Soot Bloom - the Real Sleeve Separation
Welcome back guys! I have a hilarious story to tell you. Remember last week when I excitedly told you that I had separated my sleeves for me new Soot Bloom tee. Yeah, that didn’t go exactly as planned.
I did separate the sleeves and after knitting a few rounds things didn’t seem quite right. Largely, I couldn’t figure out what part of my body it was supposed to fit. It was definitely going over my head but definitely not my boobs. After knitting a few rounds alternating between muttering, “just trust the pattern,” and “I definitely checked my gauge,” I decided to check the most obvious thing. I counted my stitches… and then realised I was about 80 short. HUGEST FOREHEAD SLAP EVER. Turns out that I missed the second last increase round which SIGNIFICANTLY jacked everything up.
So that’s what I’ve been doing for the last week. Fixing this muck up. It’s not all bad. I’m finally back to where I was last Wednesday which is kind of like a metaphor for my life right now. The upside is that the weather has been kind of nice and I’ve been trying to get back to ten thousand steps so I’ve been taking my knitting to the park as much as possible. I remember when 10k steps was my lunch hour achievement. Boy did I take that for granted.
The other day it randomly occurred to me that my weight has fluctuated 50 pounds in the last ten years. Granted I’m measuring from the lowest part of a whole year of hard dieting on weight watchers to now, 20 of those has been in the last nine months and there has been some extenuating circumstances but, even still, that’s a big number to make peace with. Part of me is actually really trying to make peace with it. Between doctors appointments and recovering from doctors appointment there is a very small window of time (and window of strength) that I can make any real attempts at exercise… or do something I actually want to do, like craft. Usually it’s a split. Knitting in the park is the reward for making it to the park.

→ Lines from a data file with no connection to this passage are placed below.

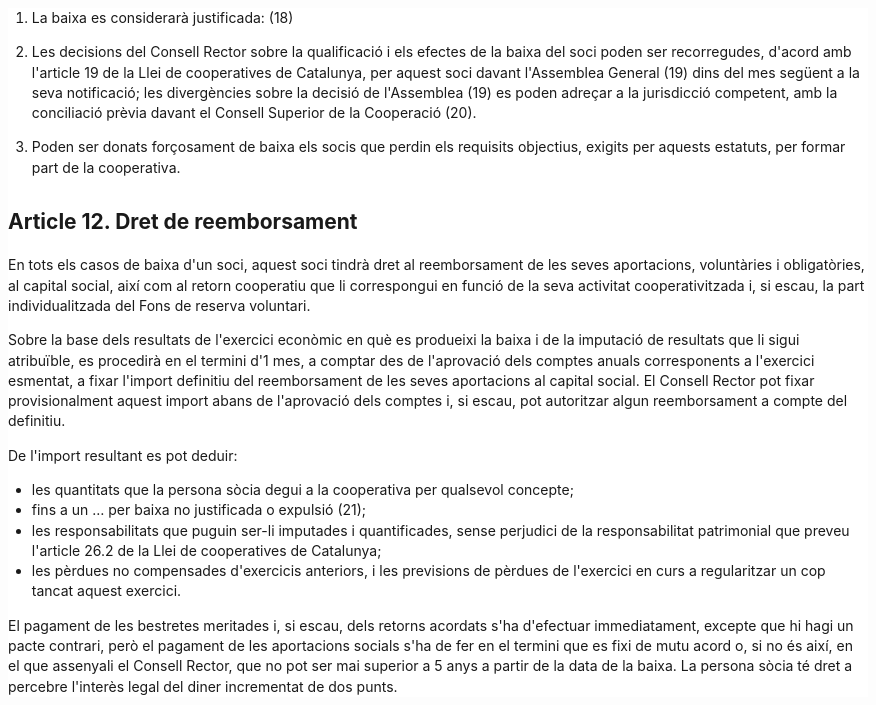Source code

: 1. La baixa es considerarà justificada: (18)


2. Les decisions del Consell Rector sobre la qualificació
i els efectes de la baixa del soci poden ser recorregudes,
d'acord amb l'article 19 de la Llei de cooperatives de Catalunya,
per aquest soci davant l'Assemblea General (19)
dins del mes següent a la seva notificació;
les divergències sobre la decisió de l'Assemblea (19)
es poden adreçar a la jurisdicció competent,
amb la conciliació prèvia davant el Consell Superior de la Cooperació (20).

3. Poden ser donats forçosament de baixa
els socis que perdin els requisits objectius,
exigits per aquests estatuts, per formar part de la cooperativa.


## Article 12. Dret de reemborsament

En tots els casos de baixa d'un soci,
aquest soci tindrà dret al reemborsament
de les seves aportacions, voluntàries i obligatòries, al capital social,
així com al retorn cooperatiu que li correspongui
en funció de la seva activitat cooperativitzada
i, si escau, la part individualitzada del Fons de reserva voluntari.

Sobre la base dels resultats de l'exercici econòmic
en què es produeixi la baixa
i de la imputació de resultats que li sigui atribuïble,
es procedirà en el termini d'1 mes,
a comptar des de l'aprovació dels comptes anuals
corresponents a l'exercici esmentat,
a fixar l'import definitiu del reemborsament
de les seves aportacions al capital social.
El Consell Rector pot fixar provisionalment aquest import
abans de l'aprovació dels comptes i, si escau,
pot autoritzar algun reemborsament a compte del definitiu.

De l'import resultant es pot deduir:

- les quantitats que la persona sòcia degui a la cooperativa per qualsevol concepte;
- fins a un … per baixa no justificada o expulsió (21);
- les responsabilitats que puguin ser-li imputades i quantificades,
sense perjudici de la responsabilitat patrimonial
que preveu l'article 26.2 de la Llei de cooperatives de Catalunya;
- les pèrdues no compensades d'exercicis anteriors,
i les previsions de pèrdues de l'exercici en curs
a regularitzar un cop tancat aquest exercici.

El pagament de les bestretes meritades
i, si escau, dels retorns acordats
s'ha d'efectuar immediatament,
excepte que hi hagi un pacte contrari,
però el pagament de les aportacions socials
s'ha de fer en el termini que es fixi de mutu acord
o, si no és així, en el que assenyali el Consell Rector,
que no pot ser mai superior a 5 anys a partir de la data de la baixa.
La persona sòcia té dret a percebre l'interès legal del diner incrementat de dos punts.
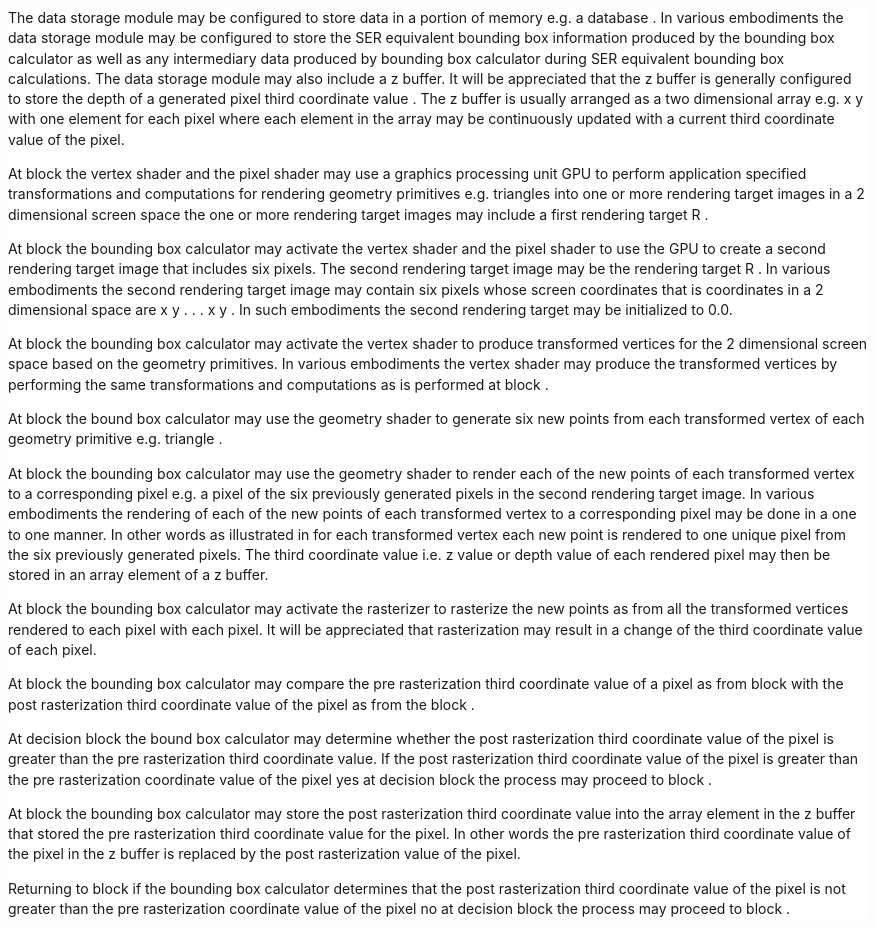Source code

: The data storage module may be configured to store data in a portion of memory e.g. a database . In various embodiments the data storage module may be configured to store the SER equivalent bounding box information produced by the bounding box calculator as well as any intermediary data produced by bounding box calculator during SER equivalent bounding box calculations. The data storage module may also include a z buffer. It will be appreciated that the z buffer is generally configured to store the depth of a generated pixel third coordinate value . The z buffer is usually arranged as a two dimensional array e.g. x y with one element for each pixel where each element in the array may be continuously updated with a current third coordinate value of the pixel.

At block the vertex shader and the pixel shader may use a graphics processing unit GPU to perform application specified transformations and computations for rendering geometry primitives e.g. triangles into one or more rendering target images in a 2 dimensional screen space the one or more rendering target images may include a first rendering target R .

At block the bounding box calculator may activate the vertex shader and the pixel shader to use the GPU to create a second rendering target image that includes six pixels. The second rendering target image may be the rendering target R . In various embodiments the second rendering target image may contain six pixels whose screen coordinates that is coordinates in a 2 dimensional space are x y . . . x y . In such embodiments the second rendering target may be initialized to 0.0.

At block the bounding box calculator may activate the vertex shader to produce transformed vertices for the 2 dimensional screen space based on the geometry primitives. In various embodiments the vertex shader may produce the transformed vertices by performing the same transformations and computations as is performed at block .

At block the bound box calculator may use the geometry shader to generate six new points from each transformed vertex of each geometry primitive e.g. triangle .

At block the bounding box calculator may use the geometry shader to render each of the new points of each transformed vertex to a corresponding pixel e.g. a pixel of the six previously generated pixels in the second rendering target image. In various embodiments the rendering of each of the new points of each transformed vertex to a corresponding pixel may be done in a one to one manner. In other words as illustrated in for each transformed vertex each new point is rendered to one unique pixel from the six previously generated pixels. The third coordinate value i.e. z value or depth value of each rendered pixel may then be stored in an array element of a z buffer.

At block the bounding box calculator may activate the rasterizer to rasterize the new points as from all the transformed vertices rendered to each pixel with each pixel. It will be appreciated that rasterization may result in a change of the third coordinate value of each pixel.

At block the bounding box calculator may compare the pre rasterization third coordinate value of a pixel as from block with the post rasterization third coordinate value of the pixel as from the block .

At decision block the bound box calculator may determine whether the post rasterization third coordinate value of the pixel is greater than the pre rasterization third coordinate value. If the post rasterization third coordinate value of the pixel is greater than the pre rasterization coordinate value of the pixel yes at decision block the process may proceed to block .

At block the bounding box calculator may store the post rasterization third coordinate value into the array element in the z buffer that stored the pre rasterization third coordinate value for the pixel. In other words the pre rasterization third coordinate value of the pixel in the z buffer is replaced by the post rasterization value of the pixel.

Returning to block if the bounding box calculator determines that the post rasterization third coordinate value of the pixel is not greater than the pre rasterization coordinate value of the pixel no at decision block the process may proceed to block .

Part of me really wants to go back to my pre accident weight which was 20 pounds more than my ideal body weight but it was the one that I had made peace with. It was the I-use-all-of-my-time-effectively-exercise-regularly-eat-reasonably-healthy weight and I loved it. It was the point where I knew that I was doing all that I could do manage it and be an actual productive person who lives a well-rounded life. I think the problem right now, is that I don’t feel that way at all. I don’t feel productive and I feel like well-rounded is just the shape I’m turning into. I’m trying not to fixate because there are other priorities to contend with.
In other knit news, one of my friends has recently returned back to knitting and when she asked me what to do with her fade kit I said, “Find your Fade?” and then I said, “maybe I’ll do it with you.” So for what feels like the dozenth time I’m finding my fade again. The last time I chose my colours I deliberately took a picture so that I wouldn’t have to go through the decision making process again but I didn’t count on acquiring additional yarn since then. Once again, I’ve laid out all of the yarn and a few times each day I stand over them and try to get them to speak to me. Our cast on day was last Sunday so I definitely have some catching up to do. Once I make those decision I will share with you, as I always do.
That’s it for me for this week. Until we speak again PEACE to you and yours and as always happy knitting.